We allow the appeal. We quash the convictions. We direct a fresh indictment to be preferred in the same terms as the indictment upon which the appellant was tried.

Mr Brock, unless you wish to apply to the contrary, there is a matter of the appellant's remand. Do you suggest that it should not be in custody?

MR BROCK: My Lord, as far as I am aware, he was in custody pending the trial. That being the case, I think I would be in difficulty, so I do not apply for bail.

LORD JUSTICE ROCH: I would agree with that. He will be remanded in custody.

MR BROCK: My Lord, could I ask - of course it is quite an old matter in any event - whether now this Court has the power to order that the pre-trial review must now take place again at Kingston Crown Court in relation to the issue being done so within 14 days perhaps, and perhaps more importantly, my Lord ----

LORD JUSTICE ROCH: Is that realistic? Are fresh lawyers going to be a position to be ready in 14 days?

MR BROCK: I would have to advise those instructing Mr Karu at the trial to make a decision immediately - within days - whether they should continue to represent the defendant. If not, then bringing it before the court within 14 days, in my submission does not cause any real problem. It certainly means that those newly instructed will be encouraged, and perhaps a timetable set for which the matter should come back before the court for a later pre-trial review, but it certainly directs everybody's mind to get on with it.
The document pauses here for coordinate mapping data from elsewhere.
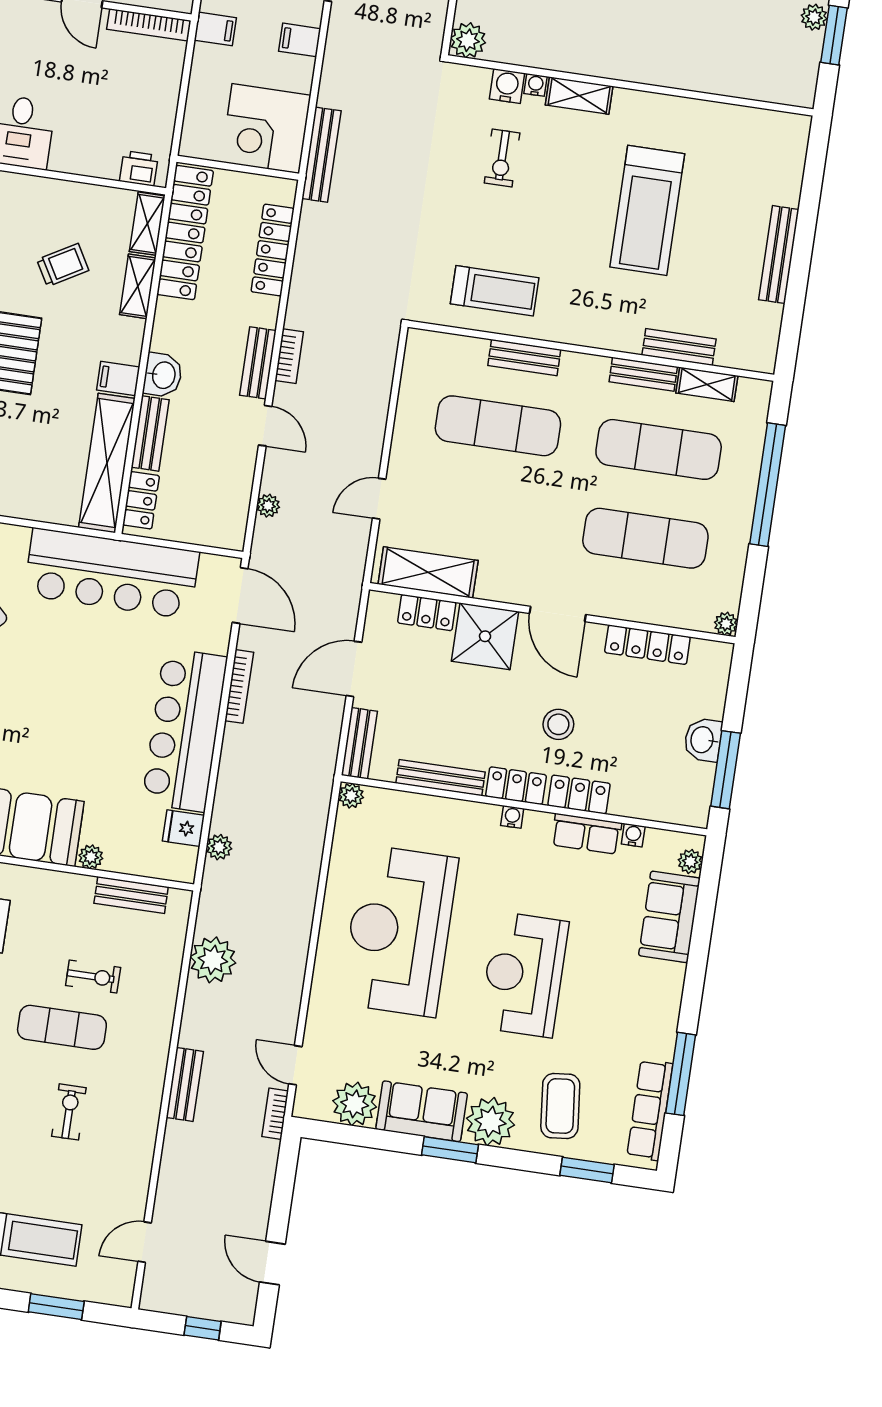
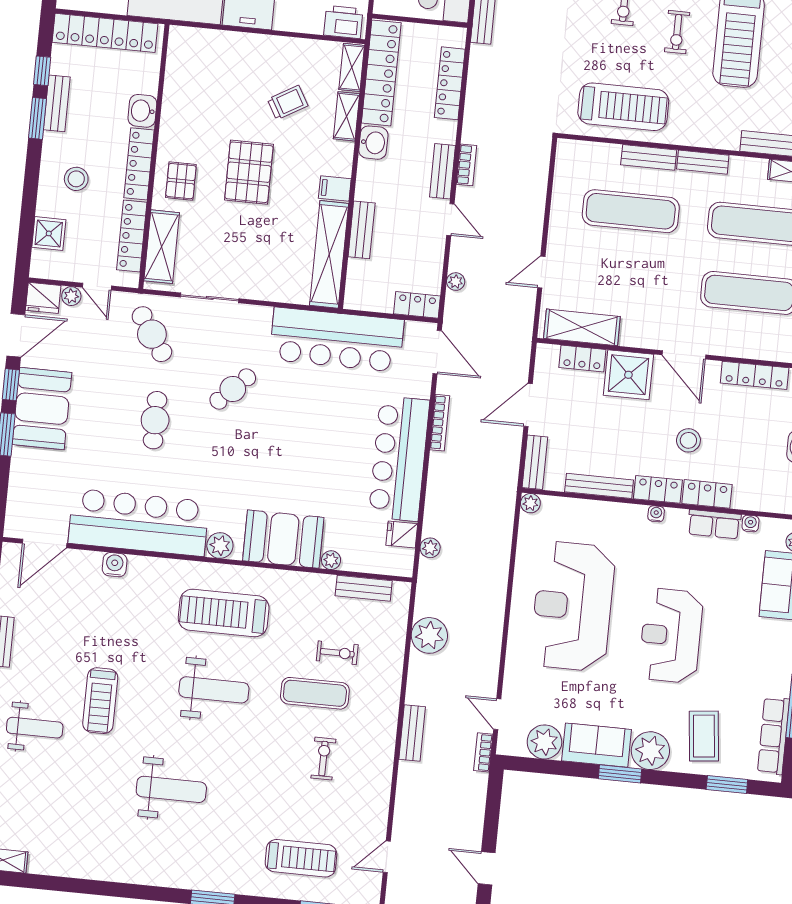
printer: (139, 168) -> (343, 22), width x1.36, depth x1.24
exercise bike: (569, 198) -> (677, 32), added
treadmill: (495, 291) -> (623, 107), width x1.37, depth x1.38
bench: (643, 374) -> (703, 162), moved
washbasin: (163, 375) -> (373, 143), moved
locker: (141, 500) -> (417, 305), moved, turned -90

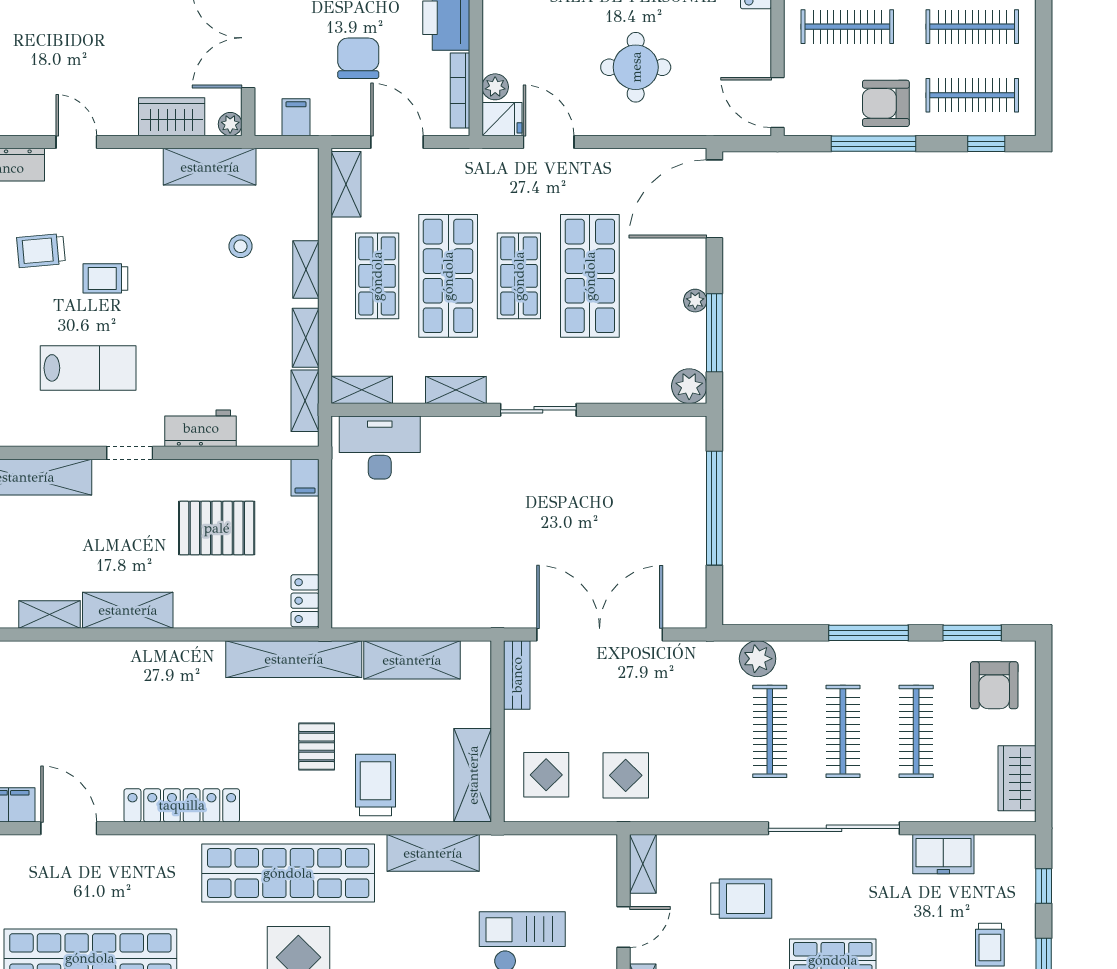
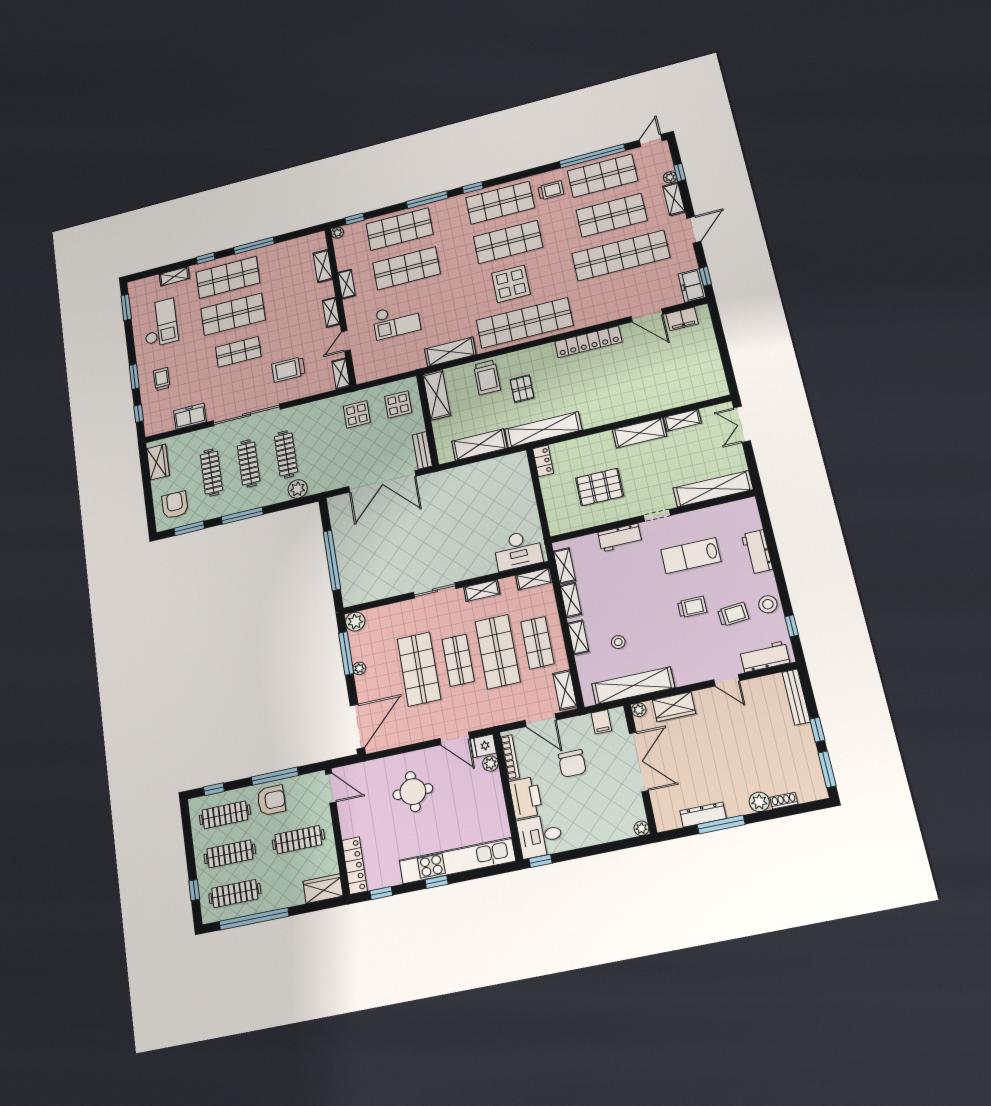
shelving: (210, 167) -> (633, 686), width x1.47
filing cabinet: (305, 478) -> (556, 525), removed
The second matter I raise in relation to that, my Lord, is this. Given the fact that there was a lawyer in court but we note the detail of the note that he was taking - I have seen a note and it is not, in my submission, in sufficient detail - it may be appropriate for all parties - both prosecution, new defence counsel and the subsequent trial judge - if this Court say at this stage, and it would speed matters up as well, that transcripts be obtained of the main witnesses, which, of course, are the two victims and the other two key witnesses that the Crown relied upon. No doubt, in my submission, that would be of assistance to all parties and might save time eventually.

LORD JUSTICE ROCH: Do you have any applications?
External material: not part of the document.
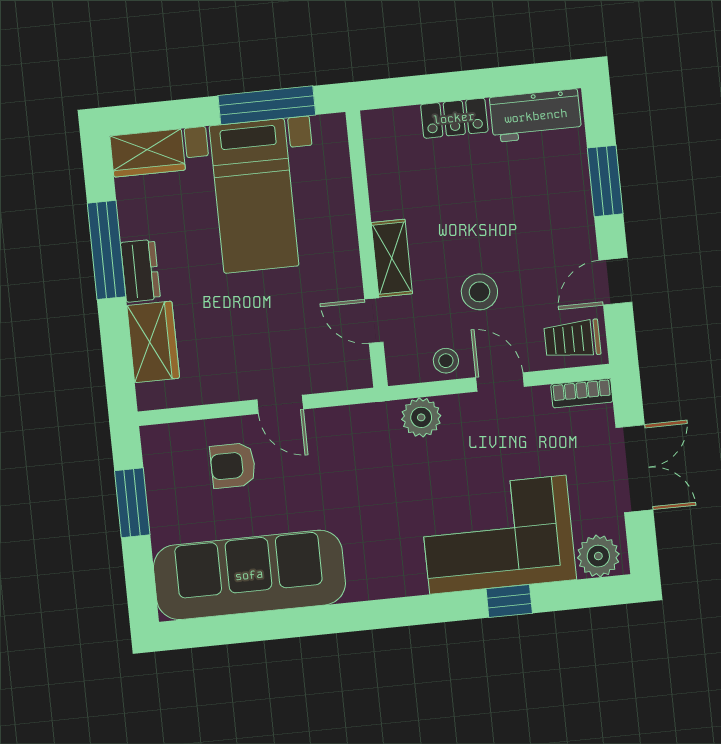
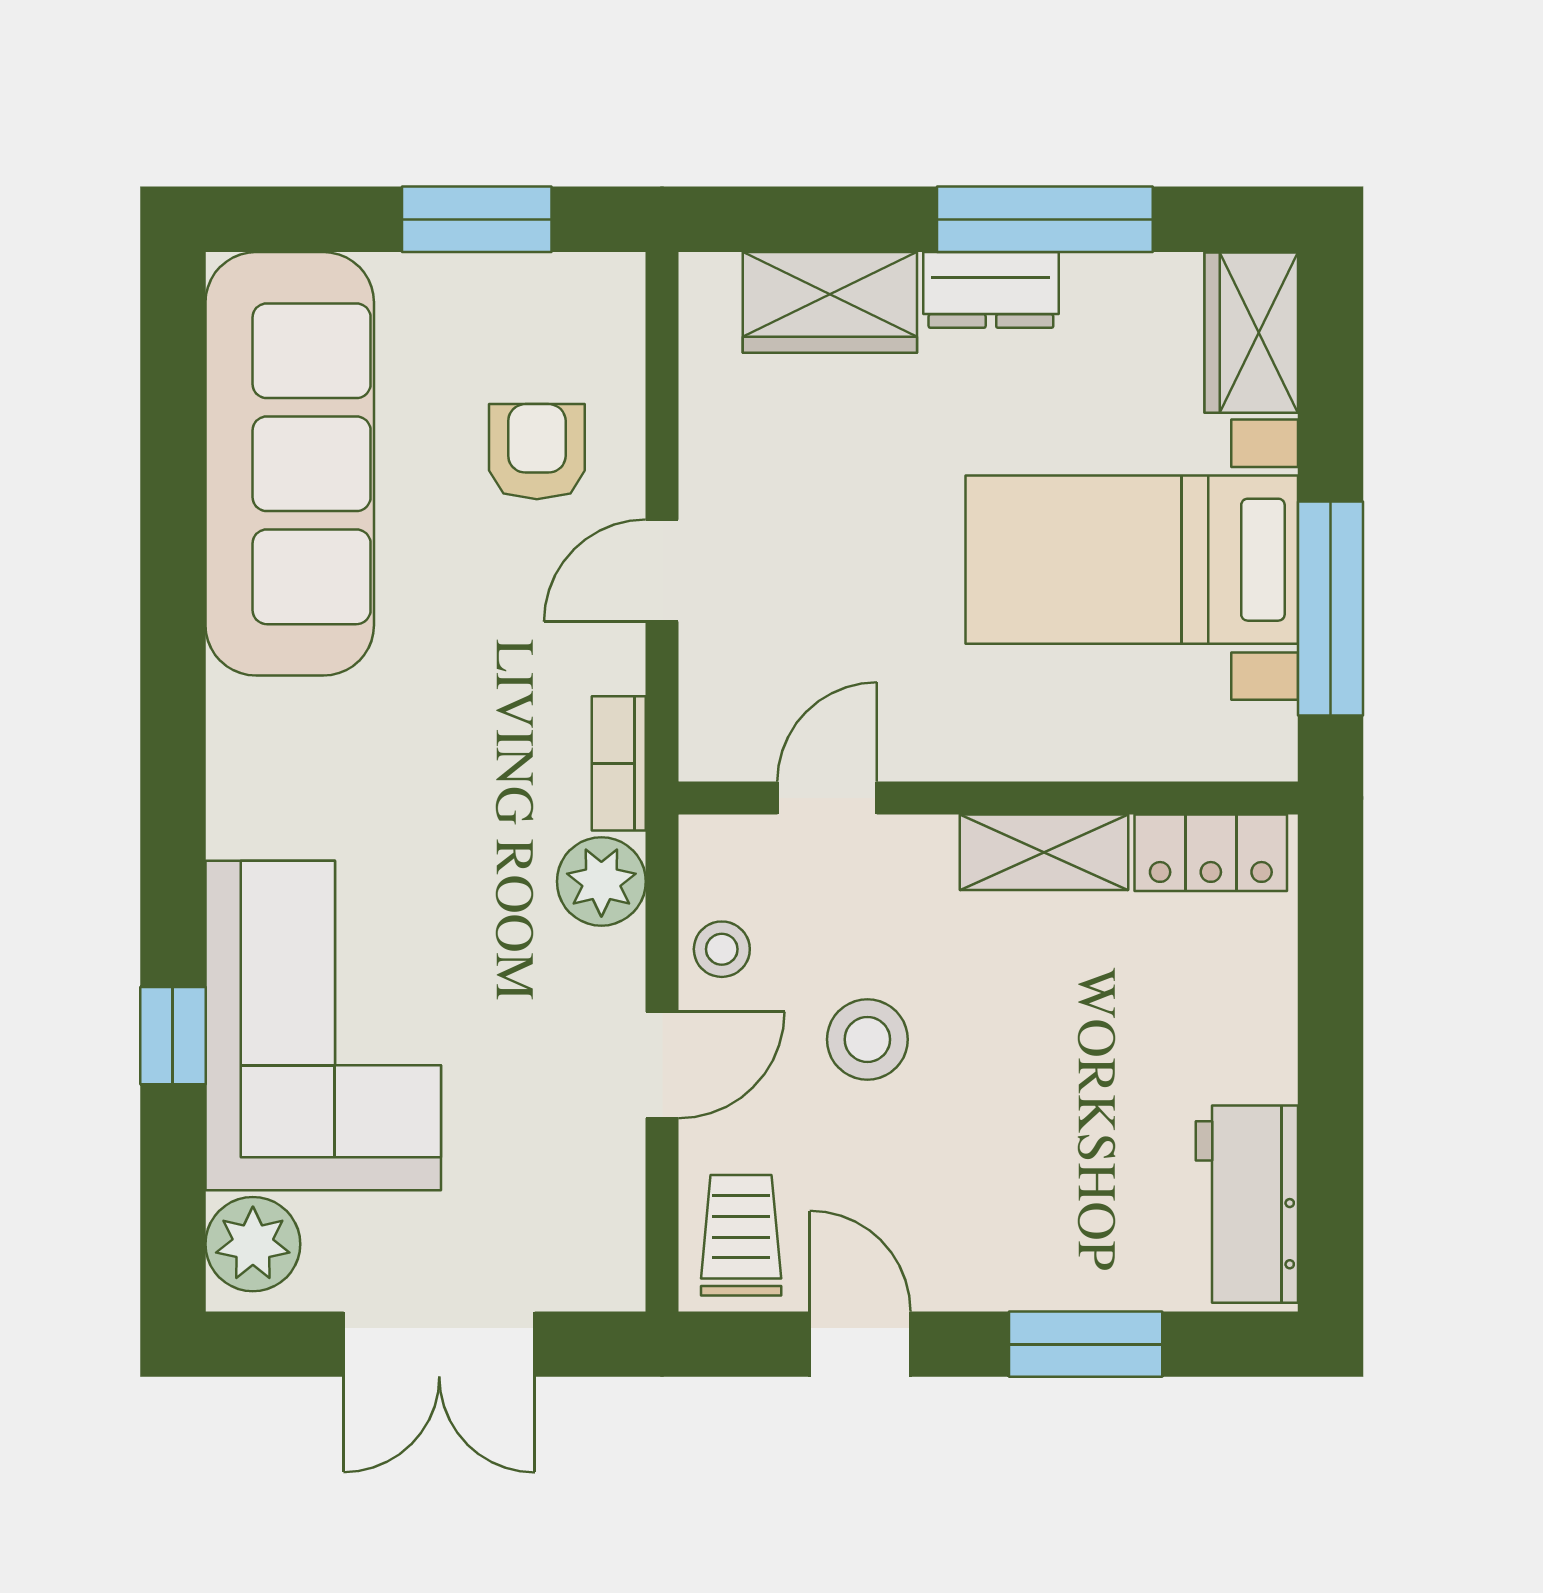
locker: (454, 118) -> (1211, 853), moved, turned -90
shelving: (392, 258) -> (1044, 852), moved
bookcase: (582, 393) -> (619, 763), moved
MR BROCK: No other applications, my Lord.

LORD JUSTICE ROCH: Really?

MR BROCK: My Lord, as far as I am aware ----

LORD JUSTICE ROCH: Do you not want legal aid?.
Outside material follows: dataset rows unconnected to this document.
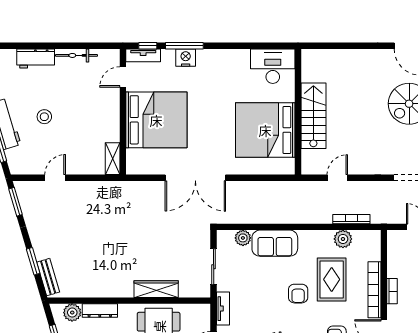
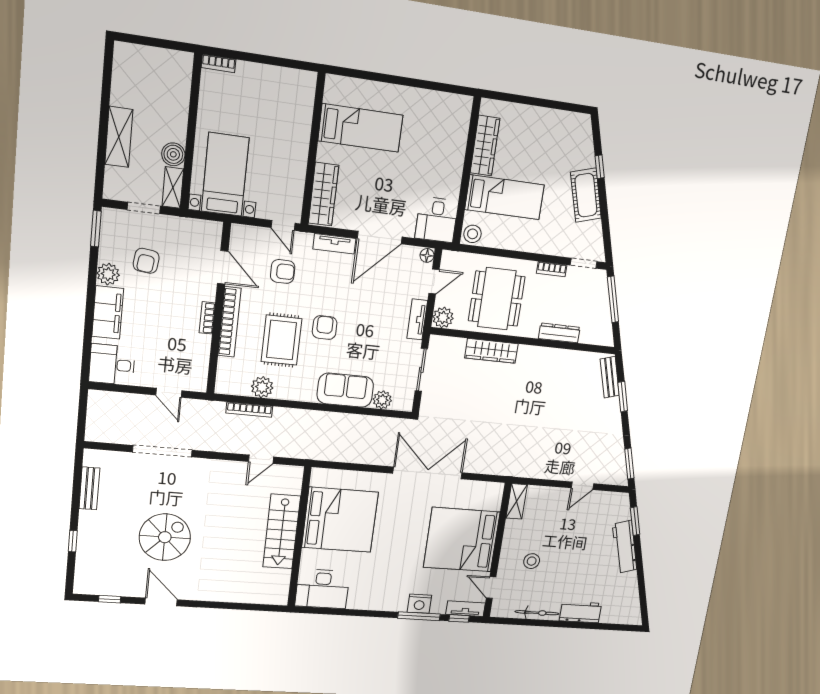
door: (123, 77) -> (491, 588), swing flipped
stool: (44, 117) -> (532, 561), moved
plant: (72, 313) -> (443, 318), moved

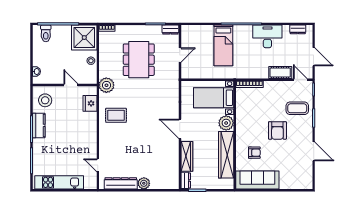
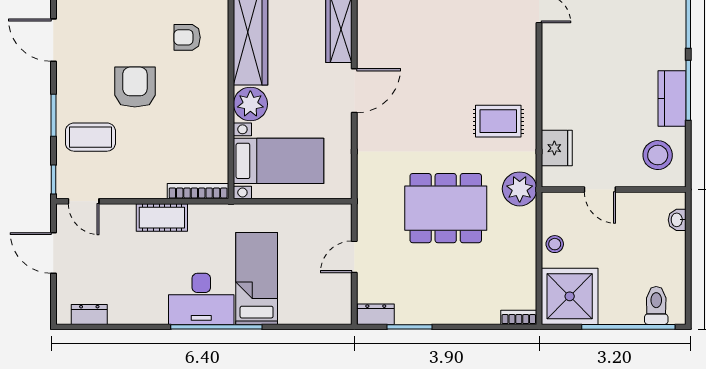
desk: (267, 36) -> (201, 299), moved
dining table: (139, 60) -> (446, 208), moved, turned 90
cot: (280, 73) -> (162, 218), moved
door: (180, 129) -> (354, 91), hinge flipped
MR BROCK: As far as I am aware, my Lord, legal aid was granted for today. For the forthcoming trial, if I need make an application I do, my Lord, make an application to be extended to new solicitors, if appropriate, and certainly for counsel for the forthcoming trial, if that need be made, my Lord.

LORD JUSTICE ROCH: Yes. We will grant legal aid for counsel and solicitors. We leave the identity of the solicitor to one side.
Mr Bayliss, do you want to say anything?

MR BAYLISS: My Lord, in relation to the question of timing, perhaps the best course is if your Lordship was to direct that the new indictment be preferred within a set time. My Lord, from there the pleas and directions hearing, I imagine, would automatically follow and would be fixed by the Crown Court at Kingston.

My Lord, in relation to the question of transcripts, I am not entirely sure whether it is necessary to order transcripts of some three days of evidence. The gist of the evidence can be gleaned from the summing-up, where it is set out in some detail.

My Lord, I have a note of the cross-examination, but, of course, not really of any more than that. My Lord, whether it is really necessary to direct a full transcript I doubt.

LORD JUSTICE ROCH: There are the depositions and the account of the evidence in the summing-up.

MR BAYLISS: Yes.

LORD JUSTICE ROCH: Thank you.
Do you want to say anything about that?

MR BROCK: My Lord, no. Obviously my learned friend has the advantage and if, as I believe is right, the witnesses gave evidence, it was by and large consistent with what we know from the depositions, and it may not take it any further ( slight pause ).

LORD JUSTICE ROCH: Mr Brock and Mr Bayliss, in view of the dates on which these matters took place, we direct that the new indictment be drafted within 14 days.

In relation to Mr Brock's application for transcripts of the witnesses' evidence, we do not grant that.

MR BAYLISS: I am much obliged, my Lord.